Task directions => Here is a listing, set out below; repeat its lines from the one with "left back paw: (637, 1019)" to the last, both included, and leave out the pictures.

»»

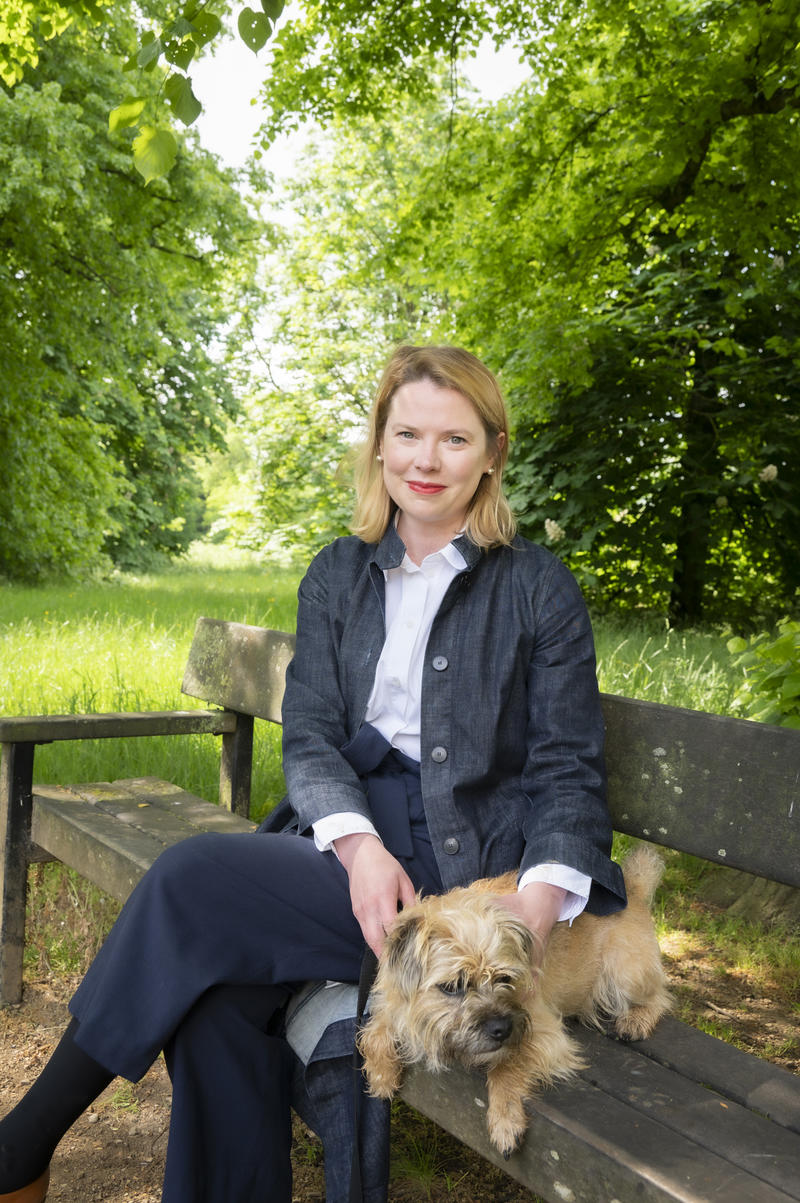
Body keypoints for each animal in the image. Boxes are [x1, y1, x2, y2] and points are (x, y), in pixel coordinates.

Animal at [356, 842, 668, 1150]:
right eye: (453, 986)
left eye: (505, 978)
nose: (501, 1028)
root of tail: (632, 888)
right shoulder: (393, 1002)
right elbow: (373, 1030)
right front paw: (381, 1073)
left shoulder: (545, 1032)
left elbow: (509, 1061)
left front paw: (505, 1117)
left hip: (627, 973)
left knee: (660, 996)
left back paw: (637, 1019)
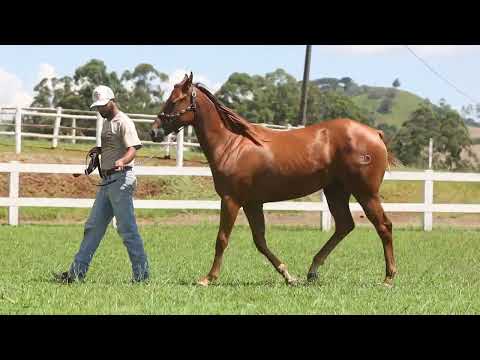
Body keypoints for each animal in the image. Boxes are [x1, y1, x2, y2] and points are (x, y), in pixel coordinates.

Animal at [151, 72, 398, 286]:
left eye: (175, 100)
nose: (154, 132)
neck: (232, 144)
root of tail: (375, 134)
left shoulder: (231, 200)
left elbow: (222, 239)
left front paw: (208, 278)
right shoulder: (252, 203)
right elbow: (260, 241)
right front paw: (288, 276)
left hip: (365, 193)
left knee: (383, 226)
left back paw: (388, 278)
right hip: (336, 191)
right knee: (345, 225)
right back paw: (312, 271)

««

Exercise output =>
left back paw: (637, 1019)
Body keypoints for each animal in the image. Boxes are [x1, y1, x2, y2] and points are (x, y), in pixel coordinates.

Animal at [151, 72, 398, 286]:
left eye: (175, 100)
nose: (154, 132)
neck: (232, 144)
root of tail: (375, 134)
left shoulder: (231, 200)
left elbow: (222, 239)
left front paw: (208, 278)
right shoulder: (252, 203)
right elbow: (260, 241)
right front paw: (288, 276)
left hip: (365, 193)
left knee: (383, 226)
left back paw: (388, 278)
right hip: (336, 191)
right knee: (345, 225)
right back paw: (312, 271)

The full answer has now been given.